Data to process:

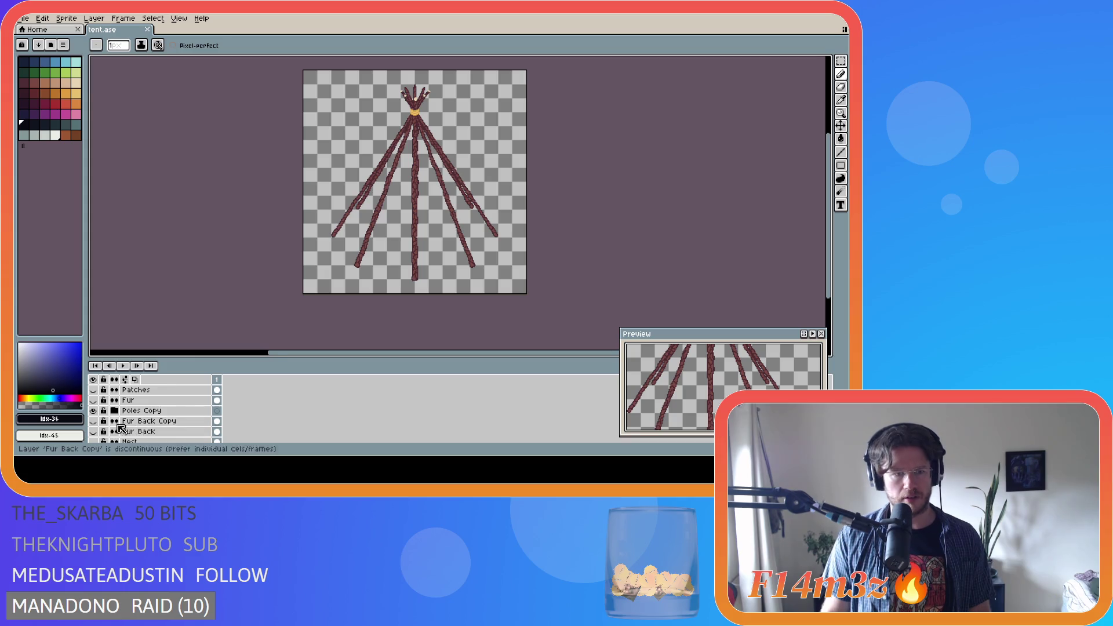
{"action": "left_click", "coordinate": [93, 421]}
{"action": "left_click", "coordinate": [93, 421]}
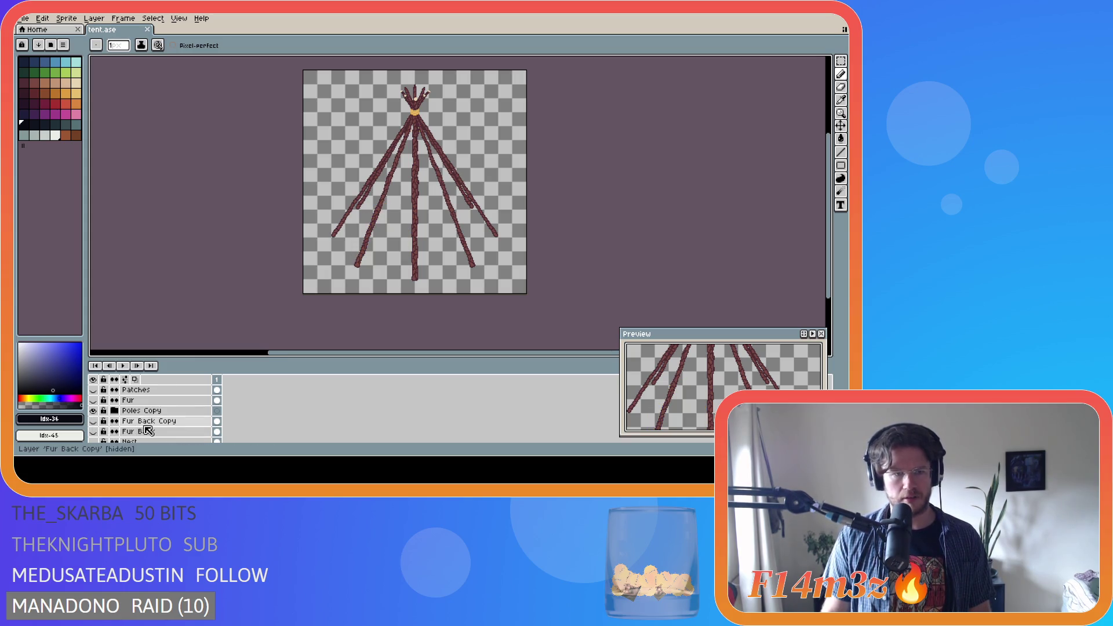
{"action": "scroll", "coordinate": [147, 431], "scroll_direction": "up", "scroll_amount": 4}
{"action": "key", "text": "ctrl+s"}
Select the Stitches layer and make the brown Fur layer visible again
{"action": "left_click", "coordinate": [174, 410]}
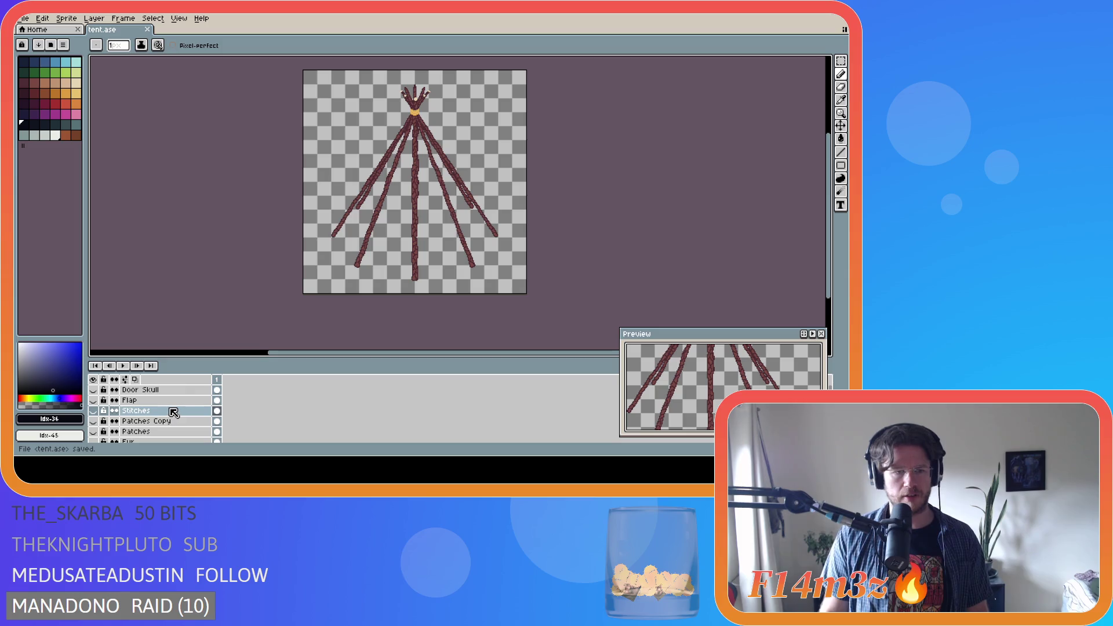
{"action": "scroll", "coordinate": [154, 410], "scroll_direction": "down", "scroll_amount": 2}
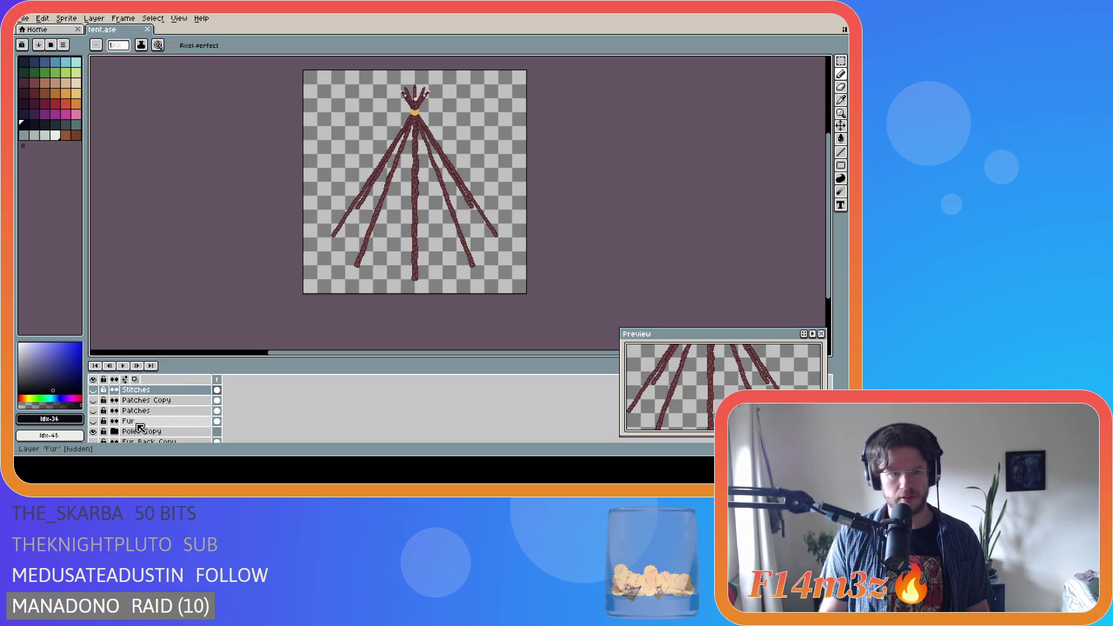
{"action": "left_click", "coordinate": [94, 421]}
{"action": "left_click", "coordinate": [94, 421]}
{"action": "left_click", "coordinate": [94, 421]}
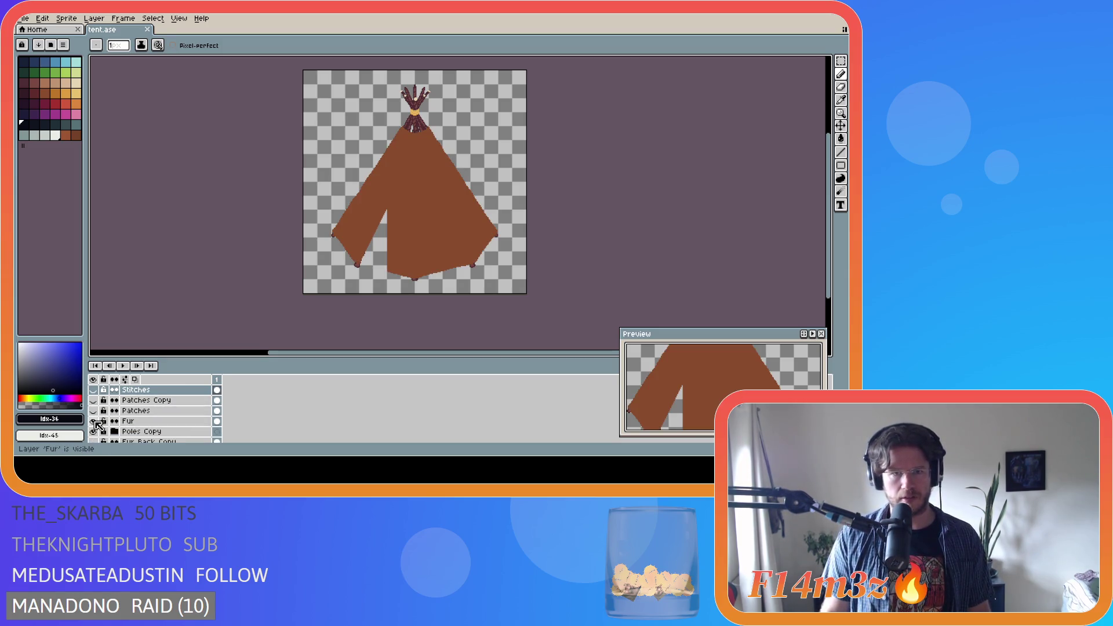
Duplicate the Fur layer and move Fur Copy below the Poles Copy group
{"action": "right_click", "coordinate": [158, 423]}
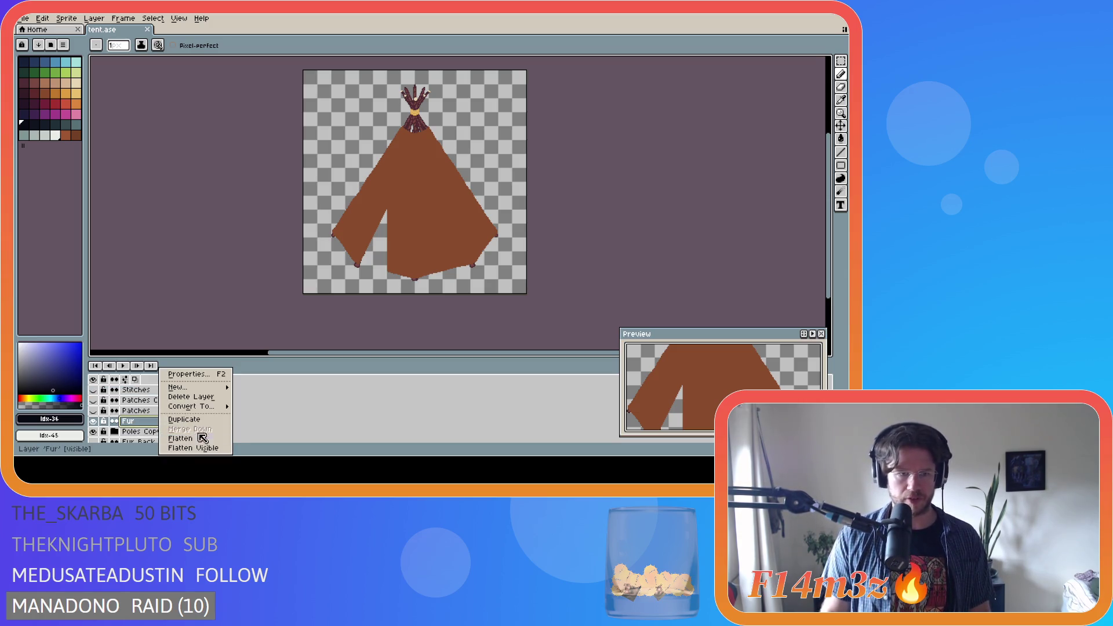
{"action": "left_click", "coordinate": [197, 420]}
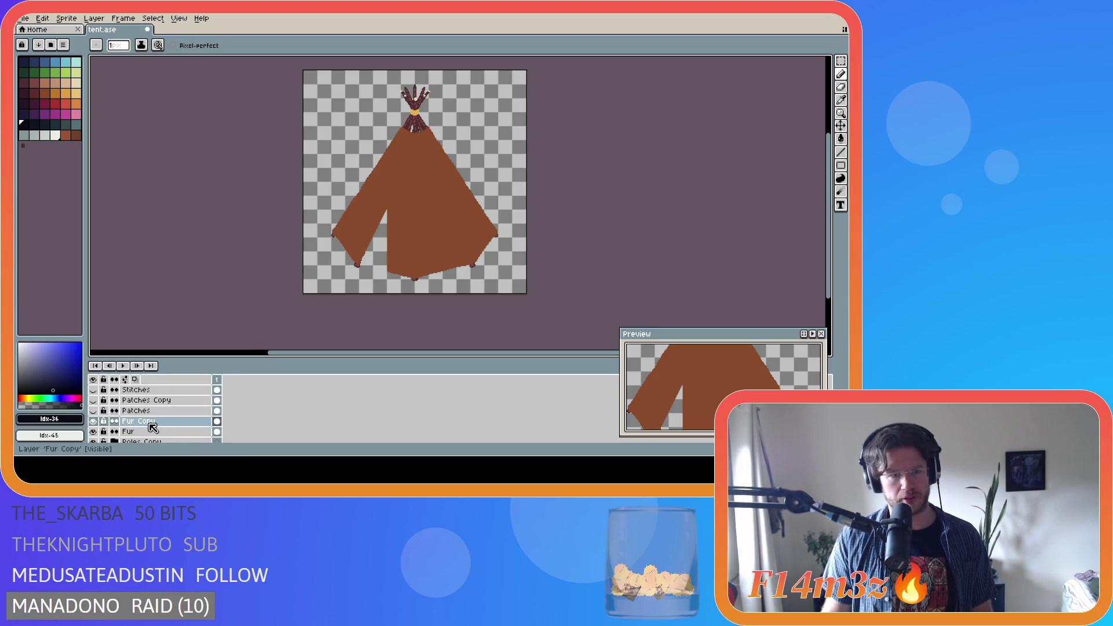
{"action": "scroll", "coordinate": [154, 428], "scroll_direction": "down", "scroll_amount": 2}
{"action": "left_click_drag", "start_coordinate": [163, 401], "coordinate": [164, 429]}
{"action": "left_click", "coordinate": [160, 400]}
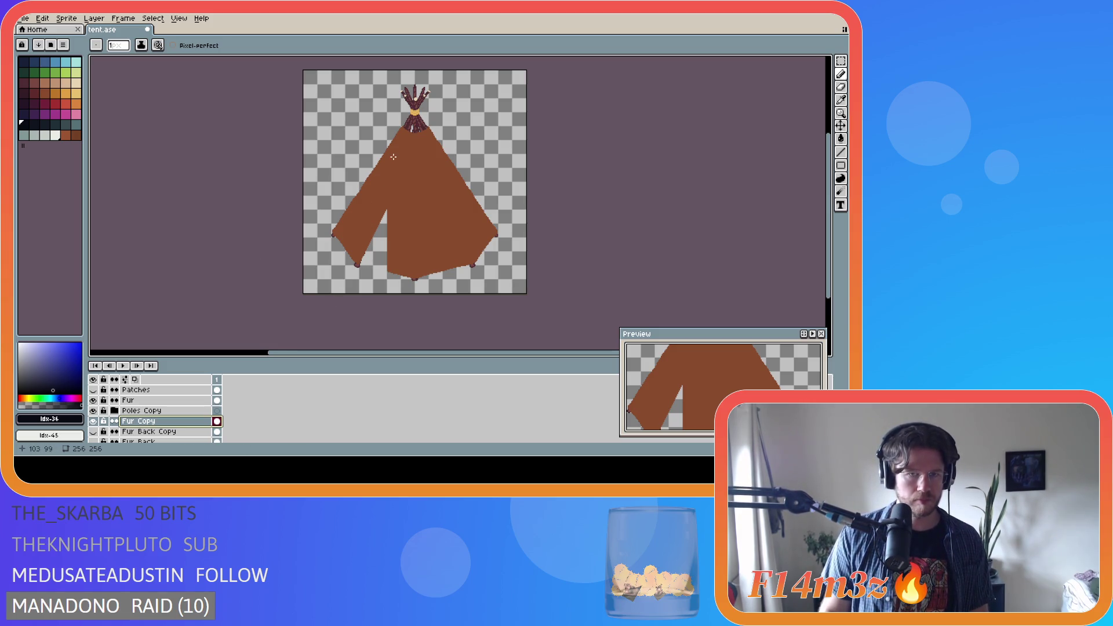
Make Fur Copy the active layer and hide the original Fur layer
{"action": "left_click", "coordinate": [182, 412]}
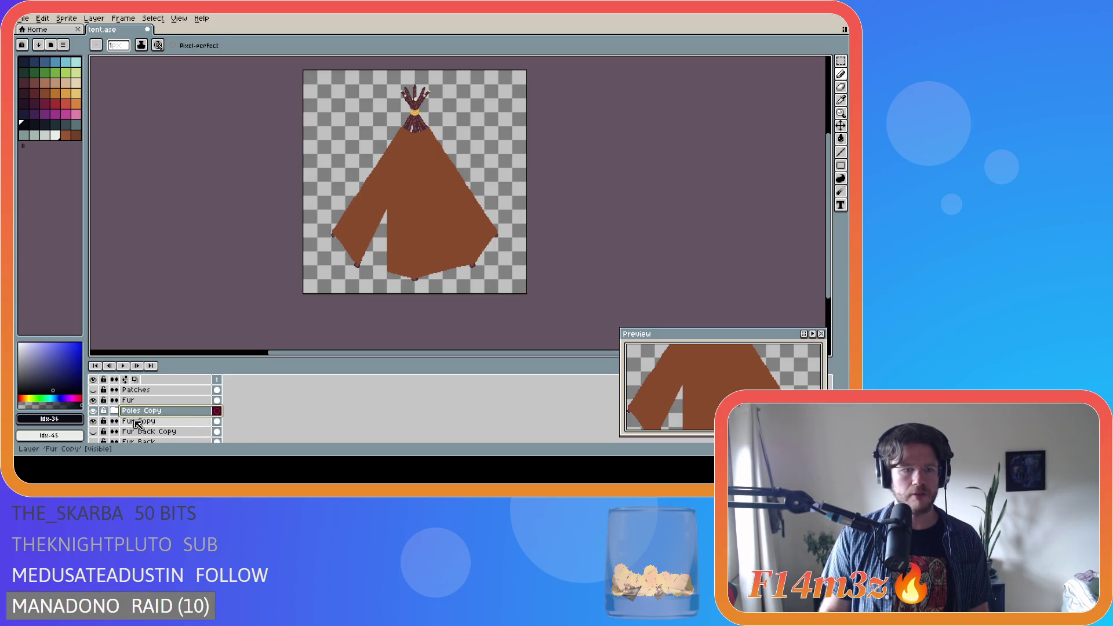
{"action": "left_click", "coordinate": [152, 425]}
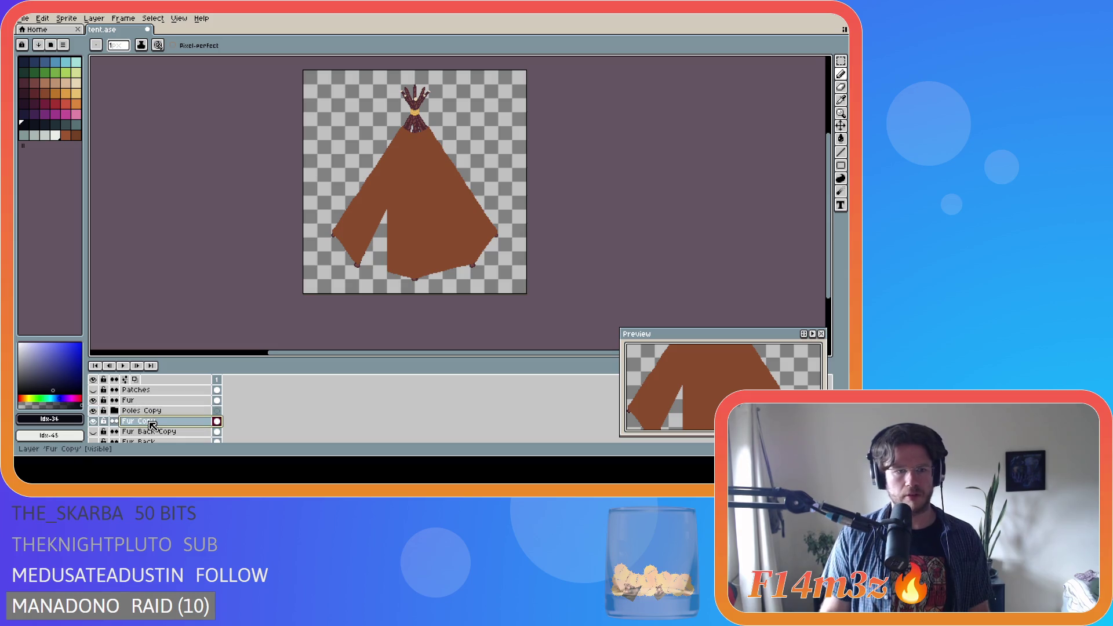
{"action": "left_click", "coordinate": [93, 400]}
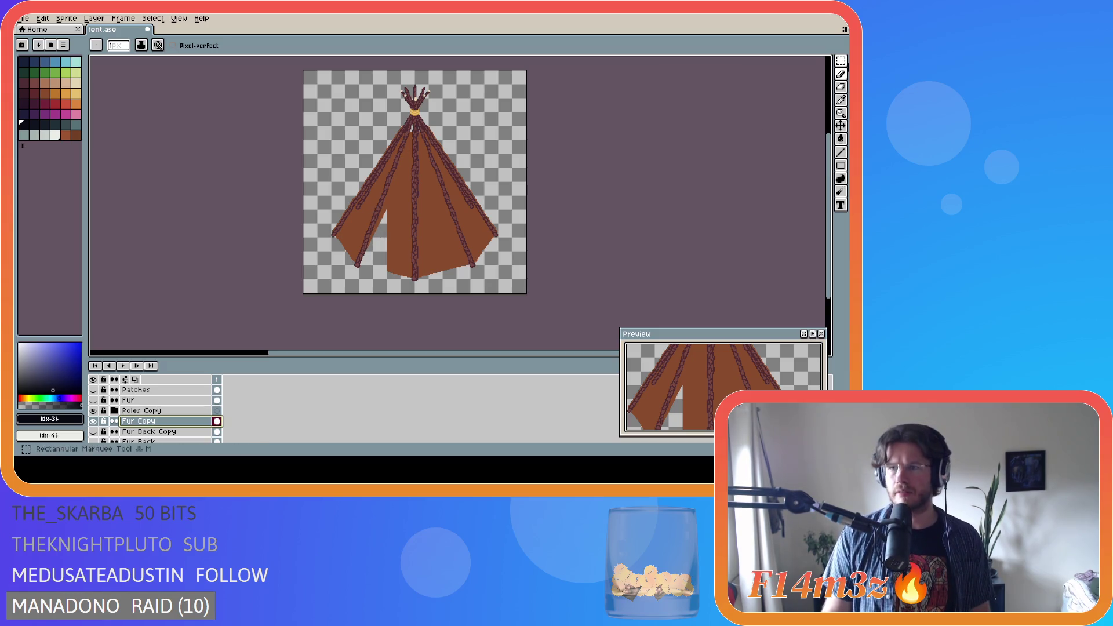
{"action": "left_click", "coordinate": [843, 63]}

Your instructions:
The line containing "Duplicate the Fur" marks the end: copy exactly every line from the start of the records up to and including it, leaving out the pictures.

Response for this exercise:
{"action": "left_click", "coordinate": [93, 421]}
{"action": "left_click", "coordinate": [93, 421]}
{"action": "scroll", "coordinate": [147, 431], "scroll_direction": "up", "scroll_amount": 4}
{"action": "key", "text": "ctrl+s"}
Select the Stitches layer and make the brown Fur layer visible again
{"action": "left_click", "coordinate": [174, 410]}
{"action": "scroll", "coordinate": [154, 410], "scroll_direction": "down", "scroll_amount": 2}
{"action": "left_click", "coordinate": [94, 421]}
{"action": "left_click", "coordinate": [94, 421]}
{"action": "left_click", "coordinate": [94, 421]}
Duplicate the Fur layer and move Fur Copy below the Poles Copy group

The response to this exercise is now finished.